What is being asked: In the court judgment below, between which dates was the trial set to be heard?

Document excerpt:
- - - -

Margaretic v Western Australian Trotting Association
[2023] WASC 100
•28 MARCH 2023
JURISDICTION : SUPREME COURT OF WESTERN AUSTRALIA
IN CIVIL
CITATION: MARGARETIC -v- WESTERN AUSTRALIAN TROTTING ASSOCIATION [2023] WASC 100
CORAM: KENNETH MARTIN J
HEARD: 6 FEBRUARY 2023
DELIVERED : 6 FEBRUARY 2023
PUBLISHED : 28 MARCH 2023
FILE NO/S: CIV 2373 of 2022
BETWEEN: DURO MARGARETIC
Plaintiff
AND
WESTERN AUSTRALIAN TROTTING ASSOCIATION
Defendant
Catchwords:
Practice and procedure - Rules of the Supreme Court 1971 (WA) - Reference to document in affidavit - Obligation to provide documents so referred to by counterparty - Multiple documents the subject of notice to produce by O 26 r 8(2) of the Rules of the Supreme Court 1971 (WA) - Only inferences as to some documents - Production orders as documents directly referred to by affidavit
Legislation:
Rules of the Supreme Court 1971 (WA)
Result:
Orders to produce for inspection documents directly referred to
Category: B
Representation:
Counsel:
| Plaintiff | : | B E S Lauri |
| Defendant | : | A P Hershowitz |
Solicitors:
| Plaintiff | : | Law One (WA) Pty Ltd |
| Defendant | : | JDK Legal Services |
Case(s) referred to in decision(s):
Bond v West Australian Newspapers Ltd [2008] WASC 121
Hearne v Street [2008] HCA 36; (2008) CLR 125
Sieffert v Prisoners Review Board [2010] WASC 239
KENNETH MARTIN J:
(This judgment was delivered extemporaneously on 6 February 2023 and has been edited from the transcript.)
These are my brief reasons for decision in relation to the plaintiff's application made pursuant to O 26 r 8(2) of the Rules of the Supreme Court 1971 (WA) (RSC).
I am providing ex tempore reasons urgently because a trial of this action looms in accordance with a fairly tight timetable of directions that I set down under orders of 17 January 2023, including for the trial to be heard between 26 and 28 April 2023. To that end, essentially, I made orders for fresh, non-hearsay direct evidence affidavits to be prepared and exchanged in order to facilitate the urgent trial.
The parties need to know the outcome of this present application immediately, so they can get on with their preparations for the urgent trial.
Under the plaintiff's minute of orders (folio 18), a number of identified documents are sought under par 1 - by reference to documents said to be referred to in pars 29, 38, 39, 40, 45 and 54 of an earlier interlocutory affidavit that was sworn by the Chief Executive Officer of the defendant. That was an affidavit of Mr Michael Terrence Radley sworn and filed 16 January 2023 (folio 9).

- - - -

Dataset excerpt:
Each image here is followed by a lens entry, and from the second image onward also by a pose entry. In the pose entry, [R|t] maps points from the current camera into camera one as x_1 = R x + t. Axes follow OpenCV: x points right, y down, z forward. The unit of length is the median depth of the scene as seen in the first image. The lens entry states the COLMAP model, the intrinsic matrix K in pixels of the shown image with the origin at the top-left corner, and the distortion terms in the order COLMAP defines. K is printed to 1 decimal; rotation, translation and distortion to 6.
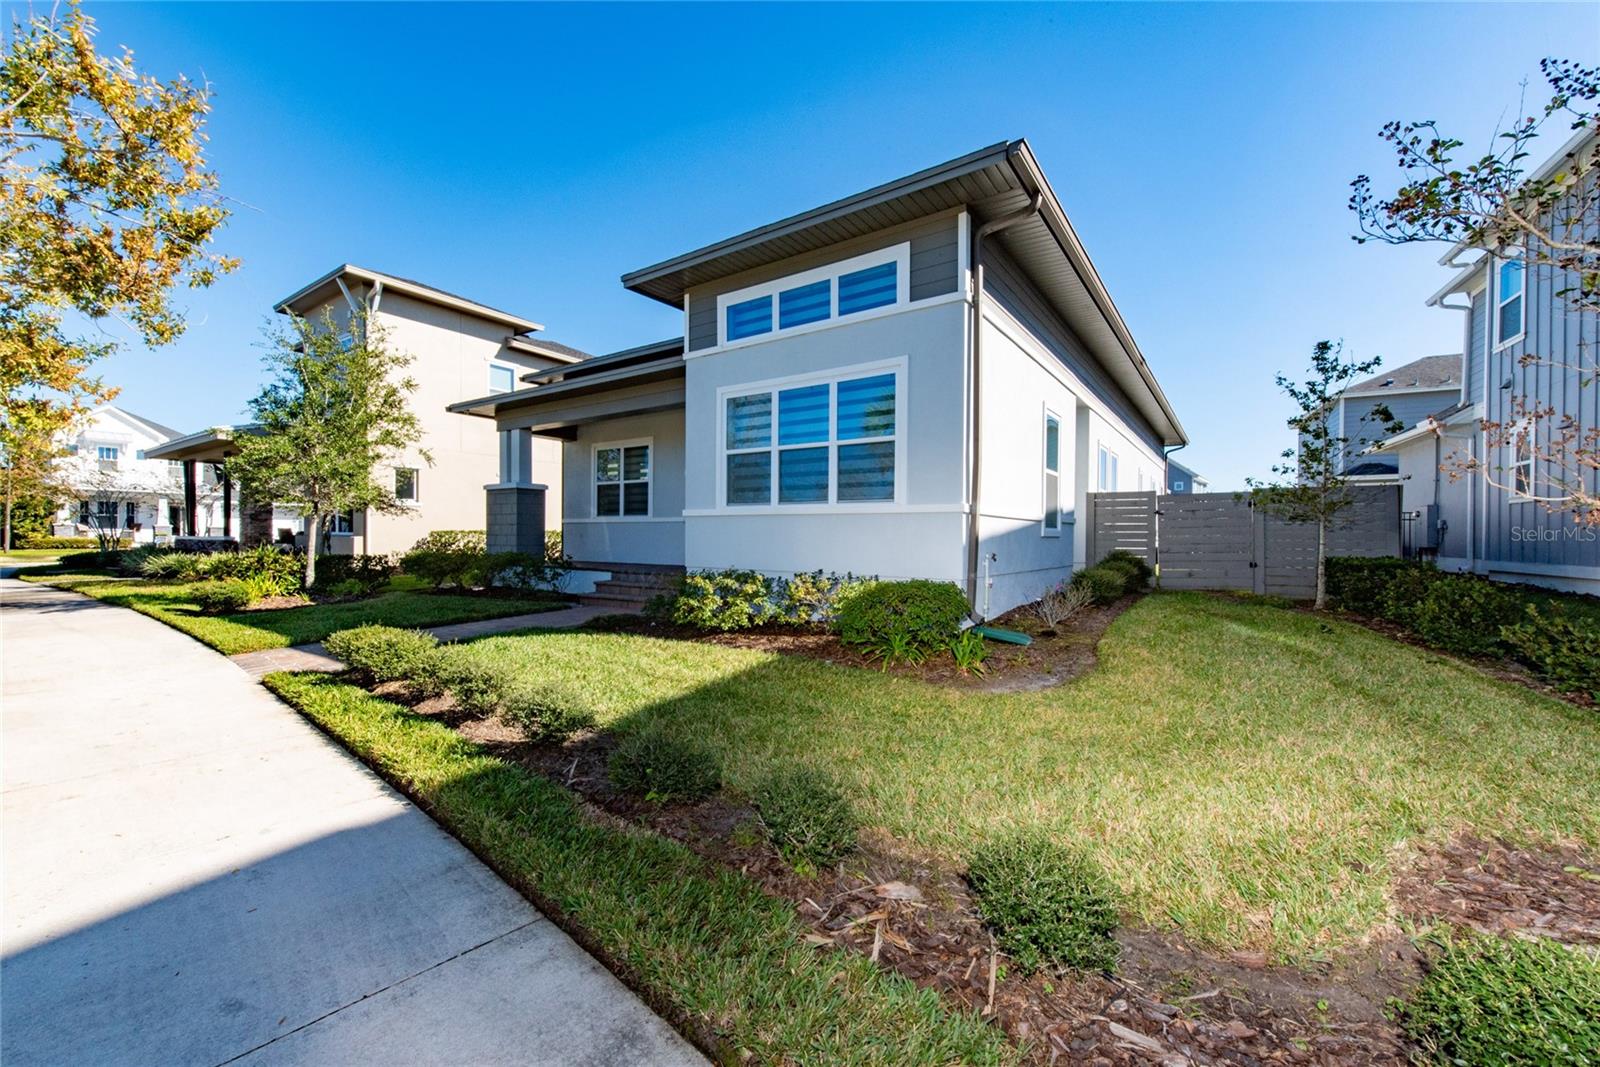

- - - -

Result for this task: Between 26 and 28 April 2023.